* **PROVIDED RECORDS**
*** Block opens ***
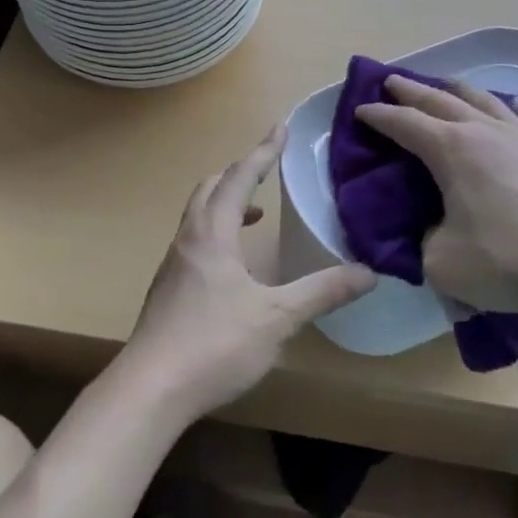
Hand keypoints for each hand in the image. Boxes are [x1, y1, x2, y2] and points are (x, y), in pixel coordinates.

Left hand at [120, 126, 374, 425]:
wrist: (149, 389)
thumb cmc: (214, 344)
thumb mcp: (277, 318)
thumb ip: (322, 292)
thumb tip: (368, 273)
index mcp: (213, 233)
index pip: (240, 178)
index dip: (263, 151)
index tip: (280, 128)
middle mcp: (188, 239)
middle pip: (211, 188)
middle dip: (240, 172)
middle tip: (267, 168)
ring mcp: (173, 264)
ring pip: (198, 215)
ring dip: (226, 203)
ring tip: (256, 215)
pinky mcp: (167, 289)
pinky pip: (194, 240)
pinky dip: (216, 232)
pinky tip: (233, 266)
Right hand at [354, 76, 517, 314]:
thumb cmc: (508, 258)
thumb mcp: (444, 264)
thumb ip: (426, 245)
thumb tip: (435, 235)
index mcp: (449, 150)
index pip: (404, 124)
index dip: (379, 117)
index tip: (361, 110)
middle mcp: (483, 131)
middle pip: (440, 100)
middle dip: (412, 90)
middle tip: (392, 82)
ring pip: (484, 99)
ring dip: (458, 89)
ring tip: (446, 84)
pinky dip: (515, 106)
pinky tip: (516, 104)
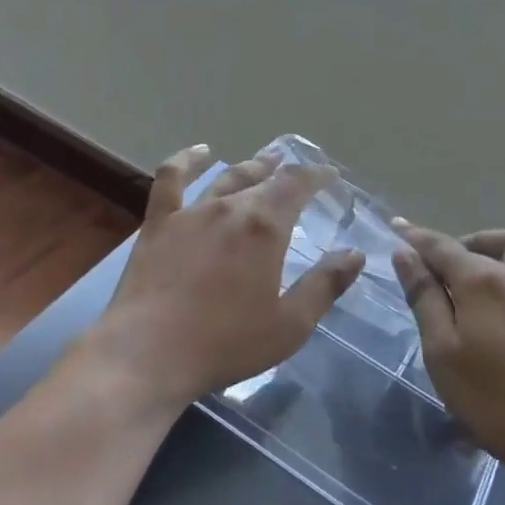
*** Block closes ***
* **INSTRUCTIONS FOR THE TASK**
Apply a filter for "thumb" to the data above, then copy each line that matches.

* **SOLVED EXERCISE**
thumb cmc: (214, 344)
thumb mcp: (277, 318)
thumb ip: (322, 292)
thumb tip: (368, 273)
thumb cmc: (508, 258)
thumb mcp: (444, 264)
thumb ip: (426, 245)
thumb tip: (435, 235)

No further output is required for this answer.